Il guida son scaphandre vers le centre de la cavité, vers les deux objets qui attiraient son attention : la trouée de lumière transcendante et la chose pareille à un joyau qui tournait autour. Alors qu’il s’en approchait, il eut l’impression que les parois de la cavité commençaient à se déplacer, comme s’il était attiré dans l’espace en rotation autour des objets, comme si l’espace proprement dit était attiré dans un tourbillon, ou que la nature de l’espace était un flux. C’est ce que lui disait son scaphandre qui pépiait des analyses détaillées de la façon dont le substrat se modifiait ; des indices quantiques menant à de nouveaux royaumes inexplorés. Il se rappela avoir contemplé un phénomène similaire dans les parages du Voile de Lascaille. À ce moment-là aussi, il avait eu l’impression de faire l’objet d’une transcription, d’une translittération, au fur et à mesure qu’il se rapprochait du joyau et de sa rayonnante contrepartie.

Il mit des heures à l’atteindre, et il commença à mettre en doute son estimation initiale du diamètre de la cavité. Puis, inexorablement, la vitesse de révolution apparente du joyau se réduisit à zéro tandis que les parois de la cavité se mettaient à tourner, tourner, tourner follement. Il sut qu’il devait en être tout proche, bien que le joyau ne paraisse pas beaucoup plus gros que lorsqu’il l’avait vu pour la première fois.

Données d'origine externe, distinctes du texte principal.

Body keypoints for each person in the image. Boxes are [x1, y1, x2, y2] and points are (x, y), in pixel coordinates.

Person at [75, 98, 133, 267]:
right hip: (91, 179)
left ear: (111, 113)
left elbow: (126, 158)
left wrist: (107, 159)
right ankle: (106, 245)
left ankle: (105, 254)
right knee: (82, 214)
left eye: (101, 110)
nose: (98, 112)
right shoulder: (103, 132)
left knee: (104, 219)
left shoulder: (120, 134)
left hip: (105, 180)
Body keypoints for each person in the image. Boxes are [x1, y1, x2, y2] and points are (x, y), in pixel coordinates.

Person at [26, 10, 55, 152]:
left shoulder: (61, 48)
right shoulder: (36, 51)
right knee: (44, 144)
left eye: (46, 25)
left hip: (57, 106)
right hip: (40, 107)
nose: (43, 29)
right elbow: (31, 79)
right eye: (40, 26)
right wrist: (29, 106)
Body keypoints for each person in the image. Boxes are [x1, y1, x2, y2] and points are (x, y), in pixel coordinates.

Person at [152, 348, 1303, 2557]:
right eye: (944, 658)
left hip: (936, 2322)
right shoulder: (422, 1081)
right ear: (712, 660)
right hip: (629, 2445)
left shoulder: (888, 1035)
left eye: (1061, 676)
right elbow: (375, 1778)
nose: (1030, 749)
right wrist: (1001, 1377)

Cela dit, il était en mouvement constant et lui rappelait les kaléidoscopes de son enfance, avec ses schémas symétriques, mouvants, révélés par des aperçus lumineux, colorés, mais s’étendant aux trois dimensions (et peut-être davantage). Occasionnellement, la gemme projetait vers lui des flèches ou des lances menaçantes, le faisant tiquer, mais il tint bon, s’autorisant même à s’approcher aux moments où la chose paraissait amorcer une phase de transformation relativement modérée. Il sentit que sa survie ne dépendait pas de l’observation attentive des données affichées sur les voyants de son scaphandre. Ça allait bien au-delà de ça.

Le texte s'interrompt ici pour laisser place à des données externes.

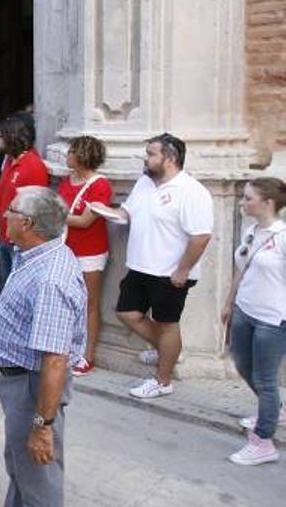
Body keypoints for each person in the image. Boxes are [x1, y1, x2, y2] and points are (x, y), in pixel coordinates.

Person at [0, 186, 85, 507]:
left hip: (35, 386)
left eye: (12, 210)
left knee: (40, 478)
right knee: (21, 465)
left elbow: (54, 361)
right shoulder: (32, 254)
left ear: (29, 224)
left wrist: (42, 425)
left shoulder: (49, 278)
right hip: (20, 381)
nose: (4, 214)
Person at [104, 134, 213, 399]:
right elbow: (126, 214)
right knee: (127, 313)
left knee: (167, 325)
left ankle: (163, 380)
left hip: (169, 273)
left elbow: (200, 236)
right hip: (140, 265)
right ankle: (168, 351)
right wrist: (103, 211)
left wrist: (183, 270)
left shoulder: (192, 191)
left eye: (151, 153)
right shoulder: (144, 183)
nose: (145, 157)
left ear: (170, 159)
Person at [221, 177, 285, 465]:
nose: (243, 202)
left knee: (266, 378)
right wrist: (229, 301)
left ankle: (263, 441)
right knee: (243, 364)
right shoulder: (251, 231)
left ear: (267, 202)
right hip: (245, 310)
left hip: (273, 318)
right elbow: (242, 267)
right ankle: (272, 409)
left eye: (248, 198)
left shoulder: (282, 237)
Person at [57, 135, 112, 376]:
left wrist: (50, 214)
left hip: (90, 251)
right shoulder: (66, 181)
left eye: (71, 152)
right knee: (67, 302)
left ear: (81, 157)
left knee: (89, 303)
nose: (66, 156)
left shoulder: (100, 185)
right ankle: (68, 348)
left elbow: (84, 221)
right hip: (65, 248)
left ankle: (87, 355)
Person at [0, 114, 49, 284]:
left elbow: (35, 208)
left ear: (11, 137)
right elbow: (6, 197)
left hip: (19, 241)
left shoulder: (32, 166)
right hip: (6, 234)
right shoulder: (10, 160)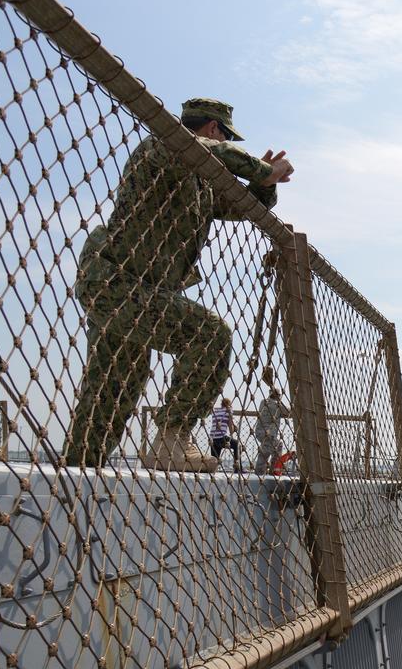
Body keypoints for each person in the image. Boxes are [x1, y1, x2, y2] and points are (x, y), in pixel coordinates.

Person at [64, 98, 294, 471]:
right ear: (214, 129)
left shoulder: (202, 183)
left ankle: (78, 470)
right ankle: (171, 439)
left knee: (115, 388)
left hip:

— Que crois-tu que ce soit ? demanda Calvin, si bas que sa voix sembla se fondre avec les pensées de Sylveste, être l’une d’elles.

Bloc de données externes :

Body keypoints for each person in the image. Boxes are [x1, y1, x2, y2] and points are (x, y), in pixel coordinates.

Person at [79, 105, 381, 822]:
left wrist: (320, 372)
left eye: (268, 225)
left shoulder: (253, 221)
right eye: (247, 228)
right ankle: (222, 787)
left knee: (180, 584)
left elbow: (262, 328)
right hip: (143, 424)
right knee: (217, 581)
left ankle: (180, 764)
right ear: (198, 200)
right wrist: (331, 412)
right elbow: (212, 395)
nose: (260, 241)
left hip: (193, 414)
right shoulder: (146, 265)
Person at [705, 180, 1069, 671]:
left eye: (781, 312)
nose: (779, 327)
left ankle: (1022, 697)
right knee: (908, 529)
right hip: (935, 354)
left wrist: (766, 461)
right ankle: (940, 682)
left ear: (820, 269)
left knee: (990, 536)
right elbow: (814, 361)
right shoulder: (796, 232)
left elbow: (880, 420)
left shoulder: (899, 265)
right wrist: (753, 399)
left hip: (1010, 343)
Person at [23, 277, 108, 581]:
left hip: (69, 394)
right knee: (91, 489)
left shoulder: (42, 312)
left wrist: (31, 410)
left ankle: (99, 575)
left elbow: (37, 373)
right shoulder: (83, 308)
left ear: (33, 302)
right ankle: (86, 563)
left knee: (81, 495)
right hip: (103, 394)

— J’espérais que tu aurais une suggestion à me faire.

— Désolé. Overdose d’aperçus fracassants. Trop pour une seule vie.

Volyova dérivait dans le vide.

Elle n’avait pas réussi à regagner à temps la chambre-araignée, mais n’était pas morte dans l’explosion de la navette. Elle avait mis son casque juste avant que la coque se volatilise comme un papillon de nuit traversant une flamme. Elle avait dérivé loin de l’épave, et le gobe-lumen ne l’avait pas repérée. Il l’avait ignorée ; tout comme la chambre-araignée.

Elle ne pouvait pas mourir comme ça. Ce n’était tout simplement pas son style. Elle savait que, statistiquement, ses chances de survie étaient infimes, que ce qu’elle faisait ne tenait pas debout, mais elle devait prolonger les heures qui lui restaient à vivre. Elle vérifia ses réserves d’air et d’énergie et constata qu’elles n’étaient pas formidables. Plutôt carrément inquiétantes. Elle avait enfilé le scaphandre précipitamment, en se disant qu’elle en avait seulement besoin pour gagner la navette qui se trouvait au bout de la soute. Elle n’avait même pas eu la présence d’esprit de le brancher à l’un des modules de rechargement quand elle était montée à bord de la navette. Elle aurait eu quelques jours devant elle, au lieu de ces quelques pauvres heures. Et pourtant, perversement, elle se garda bien de mettre immédiatement fin à l’expérience. Elle savait qu’elle pouvait prolonger ses réserves en dormant lorsqu’elle n’avait pas besoin d’être consciente (en supposant, évidemment, qu’elle ait encore besoin de l’être à un moment quelconque).